Cheguei há 25 anos e isso me dá certa intimidade com vocês. Observo de fora e vejo muita coisa. Entendam: me atrevo a falar, porque participo da vida de vocês, não sei explicar. Hoje não estou com minha mãe para estar aqui. Algo me chama.
Pois bem: dizem que temos o governante que merecemos. Merecimento é coisa de brio, é pessoal, é íntimo. Qual o paradoxo? Merecer os governantes? Nossa cidade é tão intensa, com uma história tão profunda e uma das últimas no ranking do Sudoeste em vários índices. O gargalo está no orçamento que sempre foi abaixo da necessidade e quanto a isso tem coisa pra ser feita, mas tem que ser uma ação permanente e conjunta entre todos os setores da nossa comunidade. Nunca foi feito.
Para tentar entender o meu ponto de vista, faça uma linha do tempo de 30 anos em Palmas. Se você tem 16, faça de 16. Mas faça. Você verá na liderança de Palmas pessoas de boa intenção, mas todos os prefeitos trouxeram em seu legado uma pequena falha, algo que mudaria tudo. Tenho falado sobre isso faz tempo por aqui, mesmo sendo chamado de maluco, atrapalhado e tudo o que já me chamaram e suportei continuando aqui, entre vocês.
Por isso me pergunto, por que não se entende e se faz a coisa aontecer? Eu achei que sendo amigo de verdade de um prefeito, conseguiria. Amargo engano. A história recente mostrou que nem mesmo assim. Quem sou eu na fila do pão, me perguntariam? O louco de ideias atrapalhadas?
Ontem meus filhos assistiram na tv aquele filme infantil, “Vida de inseto”. Não sou um inseto kk, mas veja a mente brilhante do autor, mostrar um formigueiro como uma comunidade “humanizada”. O ponto chave é que as formigas do filme eram oprimidas pelos gafanhotos, que roubavam sua comida.
Não da para fazer coisas que sempre foram assim, só porque sempre foram assim. Alguém lá dentro, rotulado de louco e com ideias atrapalhadas fez um plano que levou à vitória.

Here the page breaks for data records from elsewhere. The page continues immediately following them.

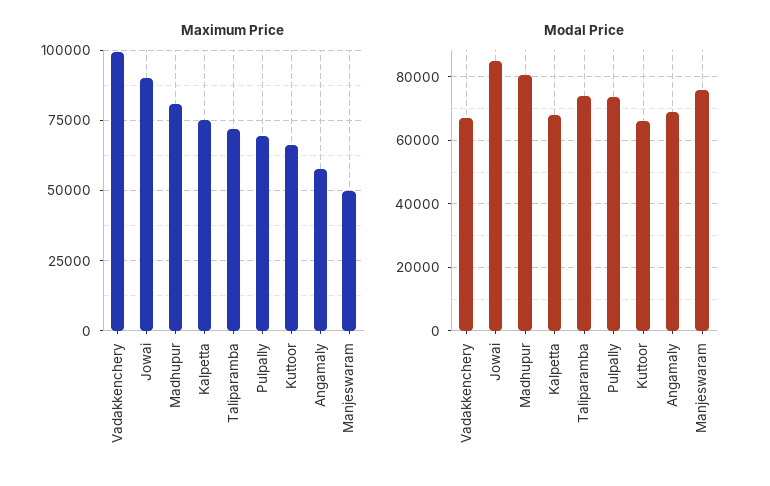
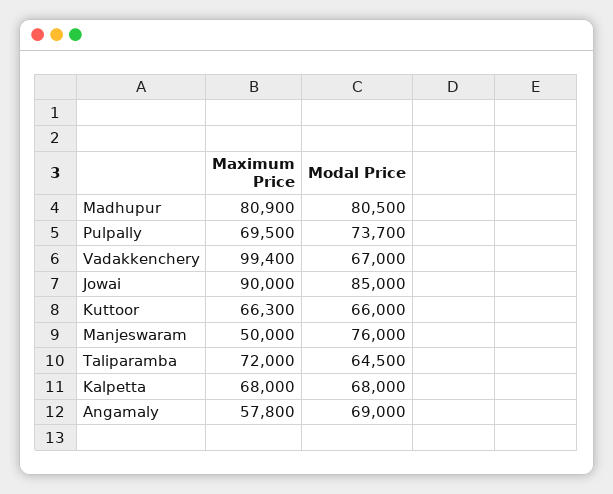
  {
    "Maximum Price": {
      "Vadakkenchery": 99400,
      "Jowai": 90000,
      "Madhupur": 80900,
-     "Kalpetta": 75000,
+     "Kalpetta": 68000,
      "Taliparamba": 72000,
      "Pulpally": 69500,
      "Kuttoor": 66300,
      "Angamaly": 57800,
      "Manjeswaram": 50000
    },
    "Modal Price": {
      "Vadakkenchery": 67000,
      "Jowai": 85000,
      "Madhupur": 80500,
      "Kalpetta": 68000,
-     "Taliparamba": 74000,
+     "Taliparamba": 64500,
      "Pulpally": 73700,
      "Kuttoor": 66000,
      "Angamaly": 69000,
      "Manjeswaram": 76000
    }
  }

O plano era a mudança de estratégia. Se daquele jeito tinha um limite, dava certo até certo ponto. Uma mudança simples de comportamento e o formigueiro foi conquistado.
Será que está na vez de um dos nossos representar essa mudança? Talvez seja esse o ponto para trabalhar entre todos, tal qual fizeram as formigas.